Monday, June 27, 2011

Books as Spam

Book publishing is being overrun by spam.

The definitive news story on this topic this month is the Reuters story, “Spam clogging Amazon's Kindle self-publishing,” written by Alistair Barr. Though this story focuses on the flaws in Amazon’s ebook platform, the spam book phenomenon is by no means limited to ebooks or to Amazon. Ars Technica looked at some of the broader implications of the Reuters story, with screen pictures so you don’t have to imagine what Amazon is turning into.

Alas, this is a problem that has been creeping up on us for ages. “Never judge a book by its cover” is a folk saying addressing this topic that goes back long before I was born. The phenomenon of books as deceptive advertising hit its stride in the 1960s. I remember reading a thick paperback book published, I think, in 1963, when it sold for the then hefty price of 75¢. It was supposedly a book about healthy living, and it sported some real information about food and weight-bearing exercise, but taken as a whole, it was an advertisement for the putative author’s line of “health food” chocolate bars.

In the 1960s, this kind of book was slightly disreputable, but readers and book publishers put up with it because there weren’t so many people who had the writing skill to write a book at all. Flash forward to the recession of 2001-2002, and it became mandatory for a book author to have a “platform” — an ongoing business that could profit from the publicity surrounding the book, because the author certainly wasn’t going to make any money from the book itself. Book advances from major publishers had declined by then from the $3,000 that was common in the 1960s, theoretically enough for the author to live on while writing the book, to $500, not nearly enough to cover the author’s travel expenses while promoting the book. Most books don’t sell enough to earn royalty payments, and most authors know this, so if an author is going to spend her own money to promote a book, she has to have a business plan to profit from the publicity. Publishers insist on this now because they know from experience that authors who don’t have a platform tend not to do much to promote their books, and there is little that publishers can do without the authors. But the result of all this is that most books from well-known publishers are written with the promotional opportunity in mind. They are very carefully disguised advertisements. These books put the valuable content first to reward the reader, but the upsell is never far away.

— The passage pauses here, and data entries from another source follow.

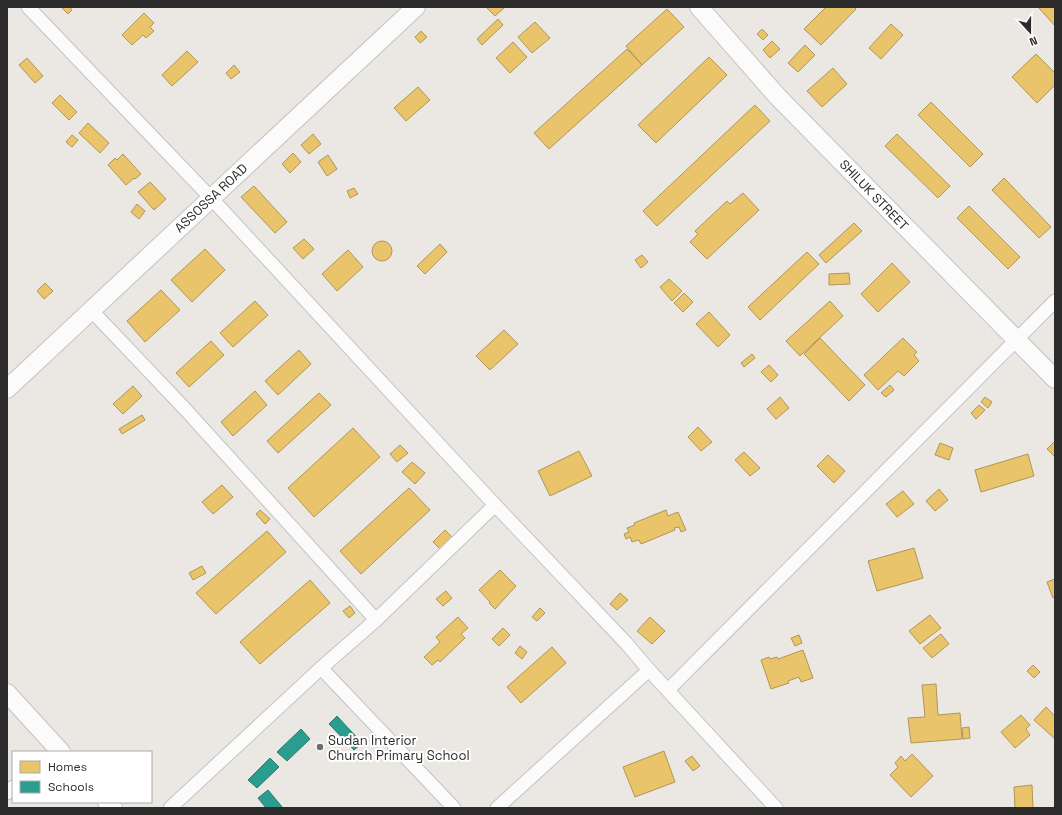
<svg xmlns="http://www.w3.org/2000/svg" width="1062" height="815" font-family="'Space Grotesk',sans-serif">
<style>
.homes{fill:#e9c46a;stroke:#b09657}
.schools{fill:#2a9d8f;stroke:#2b7b71}
.lines{fill:none;stroke-linecap:round;stroke-linejoin:round}
.street-casing{stroke:#c4c3c3;stroke-width:15}
.secondary-casing{stroke:#c4c3c3;stroke-width:20}
.street{stroke:#fcfbfb;stroke-width:13}
.secondary{stroke:#fcfbfb;stroke-width:18}
.poi-dot{fill:#6f6d6c;stroke:#fff;stroke-width:1.5}
.labels{text-anchor:middle;dominant-baseline:central;stroke-width:4;stroke-linejoin:round;paint-order:stroke}
.street-label{font-size:13px;fill:#2c2c2c;stroke:#fff}
.poi-label{font-size:13px;fill:#2c2c2c;stroke:#fff;text-anchor:start}
</style>
<rect width="100%" height="100%" fill="#ebe7e2"/>
<!-- homes -->
<g class="homes">
<polygon points="61,7 70,7 72,10 68,14"/>
<polygon points="486,7 502,7 504,8 495,16"/>
<polygon points="826,7 854,7 856,9 821,45 804,29"/>
<polygon points="1038,7 1055,7 1055,26"/>
<polygon points="667,9 684,27 642,65 626,46"/>
<polygon points="144,13 154,23 150,27 154,31 146,38 143,35 132,45 122,35"/>
<polygon points="498,19 503,25 482,45 477,39"/>
<polygon points="535,22 550,38 532,53 518,37"/>
<polygon points="891,24 903,35 881,59 869,48"/>
<polygon points="762,29 768,35 763,40 757,34"/>
<polygon points="421,31 427,37 420,43 415,37"/>
<polygon points="772,41 780,49 770,58 763,50"/>
<polygon points="513,42 527,57 510,73 496,58"/>
<polygon points="805,45 815,55 798,72 788,63"/>
<polygon points="627,49 642,65 549,149 534,133"/>
<polygon points="187,51 198,62 172,86 162,75"/>
<polygon points="1036,54 1055,73 1055,85 1037,103 1012,77"/>
<polygon points="709,57 727,75 656,143 638,125"/>
<polygon points="27,58 43,76 35,83 19,65"/>
<polygon points="234,65 240,72 231,79 226,73"/>
<polygon points="833,68 847,84 822,107 807,91"/>
<polygon points="418,87 430,100 406,121 394,108"/>
<polygon points="60,95 77,112 69,120 52,103"/>
<polygon points="931,102 983,154 970,167 918,115"/>
<polygon points="755,105 770,121 657,226 643,211"/>
<polygon points="88,123 109,143 100,153 79,133"/>
<polygon points="313,134 321,144 309,154 301,145"/>
<polygon points="897,134 950,186 938,198 885,146"/>
<polygon points="72,135 78,140 72,147 66,142"/>
<polygon points="293,153 301,162 290,173 282,164"/>
<polygon points="123,154 141,174 135,179 134,178 126,185 108,165 115,158 117,160"/>
<polygon points="328,155 337,169 327,176 318,162"/>
<polygon points="1004,178 1051,227 1039,238 992,190"/>
<polygon points="150,182 166,199 154,210 138,192"/>
<polygon points="254,186 287,222 275,233 241,197"/>
<polygon points="354,188 358,194 350,198 347,191"/>
<polygon points="743,193 759,210 707,259 690,242 698,234 695,231 727,201 730,204"/>
<polygon points="137,204 145,211 139,219 131,212"/>
<polygon points="969,206 1020,257 1008,269 957,218"/>
<polygon points="854,223 862,231 826,263 819,255"/>
<polygon points="304,239 314,249 303,259 293,248"/>
<circle cx="382" cy="251" r="10"/>
<polygon points="440,244 447,252 425,274 417,266"/>
<polygon points="205,249 225,270 192,302 171,280"/>
<polygon points="348,250 363,267 337,291 322,274"/>
<polygon points="807,252 819,264 760,320 748,307"/>
<polygon points="642,255 648,262 641,268 635,260"/>
<polygon points="892,263 910,282 878,312 861,294"/>
<polygon points="849,273 850,284 829,285 829,274"/>
<polygon points="669,279 682,291 672,301 660,287"/>
<polygon points="45,283 53,291 44,299 37,291"/>
<polygon points="161,290 180,310 145,342 127,321"/>
<polygon points="684,293 693,302 683,312 674,303"/>
<polygon points="255,301 268,315 233,347 220,333"/>
<polygon points="830,301 843,316 800,356 786,341"/>
<polygon points="709,312 730,335 718,347 696,324"/>
<polygon points="504,330 518,344 490,370 476,356"/>
<polygon points="820,338 865,385 849,401 804,354"/>
<polygon points="903,338 917,352 914,355 919,361 904,376 898,371 878,390 864,375"/>
<polygon points="211,341 224,355 189,387 176,373"/>
<polygon points="299,350 311,364 278,395 265,381"/>
<polygon points="752,354 755,358 744,367 741,363"/>
<polygon points="769,365 778,375 771,382 761,372"/>
<polygon points="890,385 894,390 886,397 881,393"/>
<polygon points="133,386 142,396 123,414 113,404"/>
<polygon points="255,391 267,405 233,436 221,422"/>
<polygon points="319,393 331,405 278,453 267,441"/>
<polygon points="780,397 789,408 776,419 767,409"/>
<polygon points="985,397 992,402 988,408 981,402"/>
<polygon points="979,405 985,410 976,419 971,413"/>
<polygon points="142,415 145,420 122,434 119,429"/>
<polygon points="698,427 712,442 701,451 688,437"/>
<polygon points="353,428 380,457 314,517 288,488"/>
<polygon points="1055,441 1055,457 1047,449"/>
<polygon points="940,443 953,448 949,460 935,455"/>
<polygon points="400,445 408,453 397,462 390,454"/>
<polygon points="579,451 592,476 550,496 538,471"/>
<polygon points="744,452 760,468 750,476 735,460"/>
<polygon points="1028,454 1034,476 981,492 975,470"/>
<polygon points="828,455 845,471 834,483 817,466"/>
<polygon points="412,462 425,473 415,484 402,472"/>
<polygon points="222,485 233,497 213,514 202,502"/>
<polygon points="409,488 430,510 361,574 340,551"/>
<polygon points="939,489 948,500 935,511 926,501"/>
<polygon points="903,491 914,504 897,517 886,504"/>
<polygon points="260,510 270,519 265,524 256,514"/>
<polygon points="666,510 668,516 678,512 686,530 681,532 679,527 674,528 675,530 641,544 639,540 632,542 630,537 626,539 624,534 629,532 627,528 635,525 634,523"/>
<polygon points="445,530 452,537 440,549 433,542"/>
<polygon points="267,531 286,552 216,614 196,593"/>
<polygon points="914,548 923,578 877,591 868,561"/>
<polygon points="202,566 206,573 193,580 189,573"/>
<polygon points="500,570 516,586 495,609 489,603 490,602 479,590"/>
<polygon points="1055,579 1055,597 1053,598 1047,582"/>
<polygon points="310,580 330,603 260,664 240,642"/>
<polygon points="446,591 452,598 443,606 436,599"/>
<polygon points="620,593 628,600 617,610 610,604"/>
<polygon points="350,606 355,613 349,618 343,611"/>
<polygon points="540,608 545,613 537,621 532,617"/>
<polygon points="930,615 941,628 920,644 909,631"/>
<polygon points="458,617 468,628 461,634 465,638 440,662 438,660 432,665 424,657 440,642 436,637"/>
<polygon points="650,617 665,631 652,644 637,631"/>
<polygon points="503,628 510,635 499,646 492,639"/>
<polygon points="941,634 949,644 932,658 923,648"/>
<polygon points="799,635 802,643 795,646 791,638"/>
<polygon points="520,646 527,652 522,659 515,653"/>
<polygon points="552,647 566,663 521,703 507,687"/>
<polygon points="803,650 813,678 801,682 799,677 788,681 789,683 771,689 761,660 769,657 770,659 777,657 778,659"/>
<polygon points="1033,665 1040,672 1034,678 1027,671"/>
<polygon points="936,684 938,715 960,713 962,739 911,743 908,718 925,717 922,685"/>
<polygon points="1046,707 1055,716 1055,739 1034,720"/>
<polygon points="1021,715 1030,725 1026,729 1030,735 1015,748 1001,732"/>
<polygon points="969,727 970,738 963,739 962,728"/>
<polygon points="664,751 675,782 635,797 623,767"/>
<polygon points="912,754 933,776 911,797 890,775 898,767 895,763 901,756 905,761"/>
<polygon points="692,756 700,766 693,771 685,761"/>
<polygon points="1032,785 1033,808 1015,808 1014,787"/>
</g>
<!-- schools -->
<g class="schools">
<polygon points="337,716 362,743 354,750 329,724"/>
<polygon points="301,729 310,739 287,761 277,752"/>
<polygon points="270,758 279,767 257,788 248,780"/>
<polygon points="268,790 283,808 266,808 258,798"/>
</g>
<g class="lines">
<defs>
<g id="street">
<polyline points="28,7 211,198 495,505 626,643 649,670 776,808"/>
<polyline points="91,310 185,409 376,620"/>
<polyline points="321,668 454,808"/>
<polyline points="668,690 1055,301"/>
<polyline points="7,793 13,787"/>
<polyline points="170,808 321,668 376,620 495,505"/>
<polyline points="497,808 649,670"/>
</g>
<g id="secondary">
<polyline points="699,7 778,97 1055,379"/>
<polyline points="7,389 416,7"/>
<polyline points="7,693 61,752"/>
<polyline points="107,802 113,808"/>
</g>
</defs>
<!-- street casing -->
<use href="#street" class="street-casing"/>
<!-- secondary casing -->
<use href="#secondary" class="secondary-casing"/>
<!-- street -->
<use href="#street" class="street"/>
<!-- secondary -->
<use href="#secondary" class="secondary"/>
</g>
<!-- markers -->
<circle class="poi-dot" cx="320" cy="747" r="4"/>
<g class="labels">
<!-- street labels -->
<g class="street-label">
<text transform="translate(874 195) rotate(46)">SHILUK STREET</text>
<text transform="translate(211 198) rotate(-43)">ASSOSSA ROAD</text>
</g>
<!-- poi labels -->
<g class="poi-label">
<text x="328" y="740">Sudan Interior<tspan x="328" dy="15">Church Primary School</tspan></text>
</g>
</g>
<!-- border -->
<rect width="1062" height="815" fill="none" stroke="#2c2c2c" stroke-width="16"/>
<!-- legend -->
<rect x="12" y="751" width="140" height="52" fill="#ffffff" stroke="#ababab"/>
<rect x="20" y="761" width="20" height="12" fill="#e9c46a" stroke="#ababab"/>
<text x="48" y="771" font-size="12" fill="#2c2c2c">Homes</text>
<rect x="20" y="781" width="20" height="12" fill="#2a9d8f" stroke="#ababab"/>
<text x="48" y="791" font-size="12" fill="#2c2c2c">Schools</text>
<!-- north arrow -->
<g transform="translate(1030 32) rotate(159)" stroke="#ffffff" stroke-width="3" paint-order="stroke">
<path d="M0-3L7 15L0 10L-7 15Z" fill="#2c2c2c"/>
<text y="-6" font-size="11" font-weight="bold" text-anchor="middle" fill="#2c2c2c">N</text>
</g>
</svg>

In this context, it shouldn’t be shocking if most of the 99¢ ebooks — indeed, many of the $97 ebooks too — follow this same model, but are not so carefully done. Just as email spammers think nothing of sending 100 email messages to 10 million recipients each just to see which marketing message works, ebook spammers will create a disposable author identity and create 10 to 20 ebooks credited to that pen name in an afternoon just to see if any sales result. Amazon has been hit hardest with spam books, according to the Reuters story,

clogging the online bookstore of the top-selling eReader with material that is far from being book worthy and threatening to undermine Inc’s publishing foray.

But the whole book business is suffering from the same effect. Book prices haven’t gone up in the last 11 years (with some exceptions, such as textbooks) mainly because readers are resisting higher prices. And why is that? Readers don’t like the feeling of paying $29.95 for a book only to discover that it contains only a single chapter of valuable information, a pattern that unfortunately describes most of the “platform” books published in recent years. This inability to raise prices is arguably the main reason why Borders and about half of independent bookstores have failed in the last decade.

Low-quality books are not just spam. Some are outright fakes. The Ars Technica story describes ebooks of content stolen from legitimate sources, purchased from content mills for as little as $7, even copied and pasted hundreds of times to pad the page count. Some books are falsely attributed to famous authors to try to draw more attention. Of course, these too are sloppier versions of tricks that major publishers have employed for decades. How many people have picked up a book with a famous name at the top of the front cover, failing to notice the words “with a foreword by” preceding the name? Or a 300-page book that turned out to consist mostly of appendixes?

Printed books will not hold up much better than ebooks, simply because any ebook can be printed and bound with minimal effort. If the idea of books as spam is so disconcerting, it is because we are used to the book industry providing a base level of quality for books. That is breaking down in multiple ways and we have to do our own checking. In the long run, we will need a social network to vouch for the legitimacy of any purchased content, including books.